The intrinsic leverage of gold stocks in relation to the underlying gold prices manifests as a double-edged sword for investors. Recent events have underscored this phenomenon, wherein the VanEck Junior Gold Miners ETF (NYSE:) exhibited a lackluster response to gold price fluctuations. While gold staged notable rallies, the ETF's performance lagged behind, failing to magnify the upswings in the precious metal market. This disconnect unveils the intricacies of investing in gold stocks, which demand superior performance to counterbalance inherent risks.

Unveiling Q4 Performances

Amidst the quarterly performance evaluations of the top 25 constituents of GDXJ, pivotal insights into mid-tier gold miners' operational and financial standings emerge. The analysis, chronicling production rates, cost dynamics, revenue streams, and earnings, showcases a remarkable Q4 showing characterized by production growth, cost efficiencies, and robust earnings. The synergy of these factors culminated in substantial profit escalations, cementing the appeal of mid-tiers and juniors in the gold mining sector.

Fueling Growth Through Production

Production escalation stands as the linchpin of success for gold miners, nurturing a virtuous cycle of growth by bolstering cash flows and profitability. The recent performance of the GDXJ-top-25 gold miners, heralding a seventh consecutive quarter of output growth, exemplifies this paradigm. With a collective production rise of 2.8% year-over-year in Q4'23, these mid-tiers outpaced their larger counterparts, signaling a robust trajectory of growth and resilience amidst market fluctuations.

Setting the Stage for Success

Amidst the shifting landscapes of gold mining, mid-tier miners like Equinox Gold (NYSE:) epitomize the industry's metamorphosis. Equipped with expansion plans to bolster their standing within the GDXJ ranks, these mid-tiers harness innovation and strategic acquisitions to propel growth and solidify their market presence. The narrative unfolding in the gold mining sector underscores the strategic allure of mid-tier and junior miners, poised to capitalize on the sector's burgeoning potential.
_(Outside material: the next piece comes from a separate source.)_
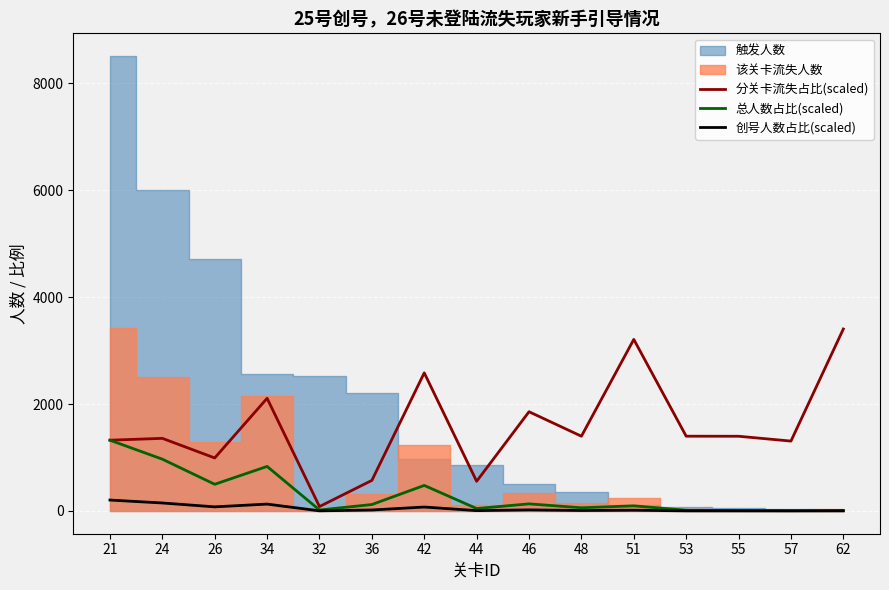

True or false: 总人数占比(scaled) and 创号人数占比(scaled) intersect in this chart.

False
Insights into the Gold Mining Industry Exploring the Golden Opportunities in the Mining Sector

Is NVDA Stock a Buy?

Nvidia’s stock has a consensus Strong Buy rating among 42 Wall Street analysts. That rating is based on 39 Buy and three Hold recommendations assigned in the last three months. There are no Sell ratings on the stock. The average NVDA price target of $153.86 implies 13.63% upside from current levels.